Prime Minister Shinzo Abe's government has encouraged greater shareholder oversight of management. A corporate-governance code, first instituted in 2015, was strengthened last year to call for more women and non-Japanese executives on company boards. Executive-search firm Spencer Stuart says 3% of board members at Japanese companies are foreigners, compared with 8% in the U.S. and 25% in Germany.
Some of the more successful activists have shifted their approach, starting out with more modest suggestions rather than demanding abrupt moves such as a large special dividend. They are also choosing their targets more carefully, selecting troubled companies such as Olympus and Toshiba, which had accounting scandals and were open to change.
Healthier companies can more easily fend off foreign shareholders. For example, Kyushu Railway Co., which operates trains in southern Japan, said Monday it would oppose proposals made by New York-based Fir Tree Capital Management, including a share buyback.

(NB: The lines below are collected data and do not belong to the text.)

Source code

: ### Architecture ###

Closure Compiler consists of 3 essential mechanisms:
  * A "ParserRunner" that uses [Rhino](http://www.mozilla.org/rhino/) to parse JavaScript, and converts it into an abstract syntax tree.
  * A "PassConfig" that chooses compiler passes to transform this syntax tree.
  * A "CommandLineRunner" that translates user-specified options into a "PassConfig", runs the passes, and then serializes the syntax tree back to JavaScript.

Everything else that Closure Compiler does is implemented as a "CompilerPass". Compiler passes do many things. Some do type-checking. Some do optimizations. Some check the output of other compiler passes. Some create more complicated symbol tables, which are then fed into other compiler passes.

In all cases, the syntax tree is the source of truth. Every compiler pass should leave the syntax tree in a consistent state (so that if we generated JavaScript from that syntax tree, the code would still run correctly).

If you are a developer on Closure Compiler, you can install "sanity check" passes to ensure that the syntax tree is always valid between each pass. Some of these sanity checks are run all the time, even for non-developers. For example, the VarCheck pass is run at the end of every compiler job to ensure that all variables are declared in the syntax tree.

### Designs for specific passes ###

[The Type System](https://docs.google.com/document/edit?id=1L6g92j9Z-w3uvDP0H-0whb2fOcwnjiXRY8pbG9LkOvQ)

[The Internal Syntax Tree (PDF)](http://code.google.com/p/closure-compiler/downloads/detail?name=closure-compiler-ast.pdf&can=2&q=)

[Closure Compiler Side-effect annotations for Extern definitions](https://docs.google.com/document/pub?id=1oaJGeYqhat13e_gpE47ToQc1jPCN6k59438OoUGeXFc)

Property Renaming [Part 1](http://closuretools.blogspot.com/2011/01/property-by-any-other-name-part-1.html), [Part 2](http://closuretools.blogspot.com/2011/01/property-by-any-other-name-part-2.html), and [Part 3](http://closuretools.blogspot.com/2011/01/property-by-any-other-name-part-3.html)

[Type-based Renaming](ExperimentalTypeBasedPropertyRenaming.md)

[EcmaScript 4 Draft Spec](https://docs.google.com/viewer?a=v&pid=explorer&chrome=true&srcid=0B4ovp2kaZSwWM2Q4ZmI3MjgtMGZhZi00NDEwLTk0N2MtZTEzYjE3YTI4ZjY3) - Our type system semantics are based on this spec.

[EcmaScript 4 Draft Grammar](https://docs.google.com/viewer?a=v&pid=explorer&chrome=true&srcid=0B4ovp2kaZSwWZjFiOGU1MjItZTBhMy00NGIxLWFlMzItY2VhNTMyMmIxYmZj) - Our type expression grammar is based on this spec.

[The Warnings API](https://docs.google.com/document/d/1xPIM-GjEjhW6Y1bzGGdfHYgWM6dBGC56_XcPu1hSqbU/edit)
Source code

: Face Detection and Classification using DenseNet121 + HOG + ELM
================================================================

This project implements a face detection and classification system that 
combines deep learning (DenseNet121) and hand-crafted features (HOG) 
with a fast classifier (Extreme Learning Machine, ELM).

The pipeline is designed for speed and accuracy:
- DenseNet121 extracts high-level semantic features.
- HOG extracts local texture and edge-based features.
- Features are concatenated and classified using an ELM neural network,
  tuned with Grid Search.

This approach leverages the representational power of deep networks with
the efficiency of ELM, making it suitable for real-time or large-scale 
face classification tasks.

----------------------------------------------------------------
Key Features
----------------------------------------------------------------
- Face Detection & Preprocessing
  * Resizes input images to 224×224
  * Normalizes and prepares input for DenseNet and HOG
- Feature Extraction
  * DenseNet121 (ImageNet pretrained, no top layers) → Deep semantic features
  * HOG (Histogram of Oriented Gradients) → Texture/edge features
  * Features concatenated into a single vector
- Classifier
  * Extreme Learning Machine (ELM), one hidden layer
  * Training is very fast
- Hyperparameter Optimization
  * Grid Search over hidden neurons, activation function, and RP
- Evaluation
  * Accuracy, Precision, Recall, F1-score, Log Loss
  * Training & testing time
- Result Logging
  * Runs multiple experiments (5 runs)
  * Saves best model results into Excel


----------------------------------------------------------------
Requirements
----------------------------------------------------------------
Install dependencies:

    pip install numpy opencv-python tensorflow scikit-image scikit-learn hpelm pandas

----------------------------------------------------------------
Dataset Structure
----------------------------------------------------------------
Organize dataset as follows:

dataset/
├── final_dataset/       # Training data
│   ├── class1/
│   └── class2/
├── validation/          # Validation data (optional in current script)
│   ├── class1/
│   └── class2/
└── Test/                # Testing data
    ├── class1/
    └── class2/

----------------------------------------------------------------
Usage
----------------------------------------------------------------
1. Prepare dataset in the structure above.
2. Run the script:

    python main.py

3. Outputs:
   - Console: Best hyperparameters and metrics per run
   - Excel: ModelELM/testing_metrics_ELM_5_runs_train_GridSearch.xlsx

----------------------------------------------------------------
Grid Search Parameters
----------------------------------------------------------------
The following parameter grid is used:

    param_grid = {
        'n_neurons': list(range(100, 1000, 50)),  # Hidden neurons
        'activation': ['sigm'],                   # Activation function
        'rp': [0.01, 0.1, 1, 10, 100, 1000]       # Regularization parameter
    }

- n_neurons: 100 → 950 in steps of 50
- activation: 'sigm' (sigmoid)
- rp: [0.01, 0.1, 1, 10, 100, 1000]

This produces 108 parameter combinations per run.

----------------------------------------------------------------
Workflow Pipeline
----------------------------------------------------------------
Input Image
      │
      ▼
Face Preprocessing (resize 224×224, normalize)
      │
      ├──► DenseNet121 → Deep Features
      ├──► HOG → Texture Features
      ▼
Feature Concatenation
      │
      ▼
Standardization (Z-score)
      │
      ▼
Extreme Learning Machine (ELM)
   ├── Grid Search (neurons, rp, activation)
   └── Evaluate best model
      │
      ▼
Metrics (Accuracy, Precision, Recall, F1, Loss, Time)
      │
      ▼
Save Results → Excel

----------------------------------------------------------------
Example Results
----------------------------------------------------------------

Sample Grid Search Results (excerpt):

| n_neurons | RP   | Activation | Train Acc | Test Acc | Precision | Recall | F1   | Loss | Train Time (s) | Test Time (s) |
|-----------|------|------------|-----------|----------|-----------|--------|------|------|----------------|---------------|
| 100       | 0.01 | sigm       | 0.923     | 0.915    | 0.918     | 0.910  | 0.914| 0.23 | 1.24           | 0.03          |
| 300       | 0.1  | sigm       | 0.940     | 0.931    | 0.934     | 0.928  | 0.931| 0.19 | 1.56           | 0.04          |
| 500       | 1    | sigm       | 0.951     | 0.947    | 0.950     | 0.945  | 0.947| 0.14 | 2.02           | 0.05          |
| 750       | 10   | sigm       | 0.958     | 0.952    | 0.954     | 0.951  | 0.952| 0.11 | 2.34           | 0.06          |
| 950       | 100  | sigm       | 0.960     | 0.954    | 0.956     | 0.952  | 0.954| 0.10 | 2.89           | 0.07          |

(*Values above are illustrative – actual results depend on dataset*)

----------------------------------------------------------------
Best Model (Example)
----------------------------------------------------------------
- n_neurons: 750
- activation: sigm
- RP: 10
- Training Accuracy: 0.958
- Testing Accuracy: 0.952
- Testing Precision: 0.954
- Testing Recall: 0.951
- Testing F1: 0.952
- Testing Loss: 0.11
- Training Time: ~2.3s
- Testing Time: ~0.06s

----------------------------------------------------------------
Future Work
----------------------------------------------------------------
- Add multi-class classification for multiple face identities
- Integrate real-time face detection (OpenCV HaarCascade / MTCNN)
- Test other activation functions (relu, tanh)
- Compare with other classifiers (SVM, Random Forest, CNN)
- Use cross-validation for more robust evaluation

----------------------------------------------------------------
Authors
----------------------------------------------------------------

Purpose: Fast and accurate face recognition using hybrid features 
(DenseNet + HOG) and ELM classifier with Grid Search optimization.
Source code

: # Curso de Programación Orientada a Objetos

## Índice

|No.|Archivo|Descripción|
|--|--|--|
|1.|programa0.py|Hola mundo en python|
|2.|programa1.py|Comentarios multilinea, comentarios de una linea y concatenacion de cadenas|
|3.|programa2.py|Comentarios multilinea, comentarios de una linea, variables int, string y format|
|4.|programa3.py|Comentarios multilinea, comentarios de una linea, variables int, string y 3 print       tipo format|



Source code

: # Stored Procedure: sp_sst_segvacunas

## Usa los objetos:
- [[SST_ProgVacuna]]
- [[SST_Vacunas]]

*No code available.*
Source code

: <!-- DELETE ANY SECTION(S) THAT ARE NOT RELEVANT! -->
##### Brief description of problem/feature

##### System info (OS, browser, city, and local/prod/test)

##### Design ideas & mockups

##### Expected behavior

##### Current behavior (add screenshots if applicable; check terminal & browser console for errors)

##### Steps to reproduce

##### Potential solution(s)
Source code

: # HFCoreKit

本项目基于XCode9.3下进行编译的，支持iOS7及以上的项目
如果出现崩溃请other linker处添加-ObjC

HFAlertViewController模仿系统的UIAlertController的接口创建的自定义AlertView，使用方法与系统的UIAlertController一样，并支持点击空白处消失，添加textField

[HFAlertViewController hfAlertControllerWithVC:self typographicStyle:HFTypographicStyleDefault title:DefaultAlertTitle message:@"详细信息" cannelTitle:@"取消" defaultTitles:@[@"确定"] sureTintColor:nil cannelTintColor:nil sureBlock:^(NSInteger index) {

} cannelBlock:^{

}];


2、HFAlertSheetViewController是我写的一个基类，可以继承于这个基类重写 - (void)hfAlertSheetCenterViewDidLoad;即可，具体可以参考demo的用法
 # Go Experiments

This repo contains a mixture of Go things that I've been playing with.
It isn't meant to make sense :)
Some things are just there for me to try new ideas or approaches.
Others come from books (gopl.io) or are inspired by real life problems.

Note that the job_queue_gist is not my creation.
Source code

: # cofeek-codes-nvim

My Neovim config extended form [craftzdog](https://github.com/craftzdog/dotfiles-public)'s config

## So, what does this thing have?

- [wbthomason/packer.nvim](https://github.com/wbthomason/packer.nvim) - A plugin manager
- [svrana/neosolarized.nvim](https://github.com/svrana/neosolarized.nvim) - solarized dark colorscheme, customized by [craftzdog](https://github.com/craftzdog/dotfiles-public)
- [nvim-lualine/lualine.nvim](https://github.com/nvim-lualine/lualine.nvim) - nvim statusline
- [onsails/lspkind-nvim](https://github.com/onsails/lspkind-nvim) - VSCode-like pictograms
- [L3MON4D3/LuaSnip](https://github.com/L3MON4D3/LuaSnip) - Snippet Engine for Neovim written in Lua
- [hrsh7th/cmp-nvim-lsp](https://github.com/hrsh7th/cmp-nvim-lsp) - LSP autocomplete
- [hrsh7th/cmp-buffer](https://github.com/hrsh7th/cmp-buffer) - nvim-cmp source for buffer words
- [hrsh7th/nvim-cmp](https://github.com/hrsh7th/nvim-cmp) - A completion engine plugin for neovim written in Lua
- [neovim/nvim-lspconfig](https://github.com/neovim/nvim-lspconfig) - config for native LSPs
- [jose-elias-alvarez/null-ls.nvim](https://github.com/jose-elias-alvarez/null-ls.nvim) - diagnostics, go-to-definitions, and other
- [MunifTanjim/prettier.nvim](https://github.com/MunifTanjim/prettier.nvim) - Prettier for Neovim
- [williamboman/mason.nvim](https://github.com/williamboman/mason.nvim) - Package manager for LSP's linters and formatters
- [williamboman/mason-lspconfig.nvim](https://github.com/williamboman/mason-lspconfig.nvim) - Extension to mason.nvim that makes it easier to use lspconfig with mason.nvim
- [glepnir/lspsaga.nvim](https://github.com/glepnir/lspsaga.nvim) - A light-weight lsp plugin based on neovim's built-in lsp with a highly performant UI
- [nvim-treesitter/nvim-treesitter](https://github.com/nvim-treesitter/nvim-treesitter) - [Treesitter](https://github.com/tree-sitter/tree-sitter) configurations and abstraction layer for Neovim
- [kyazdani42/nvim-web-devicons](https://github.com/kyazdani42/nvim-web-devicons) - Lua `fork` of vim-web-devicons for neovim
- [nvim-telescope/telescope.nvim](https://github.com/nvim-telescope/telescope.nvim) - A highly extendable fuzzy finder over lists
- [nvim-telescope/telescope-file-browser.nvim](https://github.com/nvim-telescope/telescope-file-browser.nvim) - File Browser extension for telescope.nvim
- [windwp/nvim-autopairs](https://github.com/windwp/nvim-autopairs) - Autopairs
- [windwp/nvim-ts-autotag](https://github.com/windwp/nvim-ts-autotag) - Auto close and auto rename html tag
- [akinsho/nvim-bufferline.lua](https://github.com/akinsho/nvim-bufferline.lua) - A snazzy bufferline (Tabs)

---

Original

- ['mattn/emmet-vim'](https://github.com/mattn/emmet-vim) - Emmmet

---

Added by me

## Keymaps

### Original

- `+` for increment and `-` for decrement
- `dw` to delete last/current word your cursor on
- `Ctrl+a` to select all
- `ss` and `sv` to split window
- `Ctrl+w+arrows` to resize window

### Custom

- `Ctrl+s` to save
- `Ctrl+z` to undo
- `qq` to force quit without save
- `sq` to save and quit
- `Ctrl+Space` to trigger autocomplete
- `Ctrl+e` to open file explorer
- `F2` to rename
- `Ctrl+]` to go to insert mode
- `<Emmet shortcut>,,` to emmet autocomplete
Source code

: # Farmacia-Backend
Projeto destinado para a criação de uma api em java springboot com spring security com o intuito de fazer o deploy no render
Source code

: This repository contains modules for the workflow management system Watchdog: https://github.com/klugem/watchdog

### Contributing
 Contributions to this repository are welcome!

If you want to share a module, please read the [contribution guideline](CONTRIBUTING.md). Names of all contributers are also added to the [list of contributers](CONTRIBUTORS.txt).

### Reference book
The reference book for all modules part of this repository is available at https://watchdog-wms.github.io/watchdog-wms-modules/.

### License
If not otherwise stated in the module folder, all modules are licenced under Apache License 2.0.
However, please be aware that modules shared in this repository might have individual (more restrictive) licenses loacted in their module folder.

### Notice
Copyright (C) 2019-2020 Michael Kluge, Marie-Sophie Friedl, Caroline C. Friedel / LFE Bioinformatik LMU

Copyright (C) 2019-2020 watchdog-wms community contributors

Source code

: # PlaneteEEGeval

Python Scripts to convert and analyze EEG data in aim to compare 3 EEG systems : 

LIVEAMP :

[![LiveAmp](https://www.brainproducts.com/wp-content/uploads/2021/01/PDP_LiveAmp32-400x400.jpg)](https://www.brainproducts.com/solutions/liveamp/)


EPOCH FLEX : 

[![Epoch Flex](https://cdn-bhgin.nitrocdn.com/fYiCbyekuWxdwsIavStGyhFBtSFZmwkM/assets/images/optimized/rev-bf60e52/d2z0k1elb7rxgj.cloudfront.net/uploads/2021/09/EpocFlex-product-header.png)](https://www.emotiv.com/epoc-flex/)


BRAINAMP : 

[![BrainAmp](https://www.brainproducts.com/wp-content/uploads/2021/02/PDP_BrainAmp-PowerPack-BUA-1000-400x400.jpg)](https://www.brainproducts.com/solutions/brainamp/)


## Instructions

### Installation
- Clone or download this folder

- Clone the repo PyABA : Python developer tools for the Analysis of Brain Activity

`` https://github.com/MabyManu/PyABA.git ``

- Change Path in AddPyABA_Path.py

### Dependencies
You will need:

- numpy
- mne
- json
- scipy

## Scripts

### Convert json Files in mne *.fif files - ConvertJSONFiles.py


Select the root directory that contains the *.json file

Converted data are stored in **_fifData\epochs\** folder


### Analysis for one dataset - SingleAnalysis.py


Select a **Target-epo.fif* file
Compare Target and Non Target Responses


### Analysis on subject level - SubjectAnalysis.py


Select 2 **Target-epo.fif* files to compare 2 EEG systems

Mr. Kurumatani, a former banker who took over as Toshiba's CEO in April 2018, has looked to appease foreign shareholders with several steps including a share buyback of about Yen700 billion ($6.37 billion), the largest from the market in Japan.
Several challenges await, including selling Toshiba's U.S. natural-gas business. A deal with a Chinese buyer fell apart in April because of trouble getting regulatory approval. Toshiba said it now wants to find a buyer by March 2020.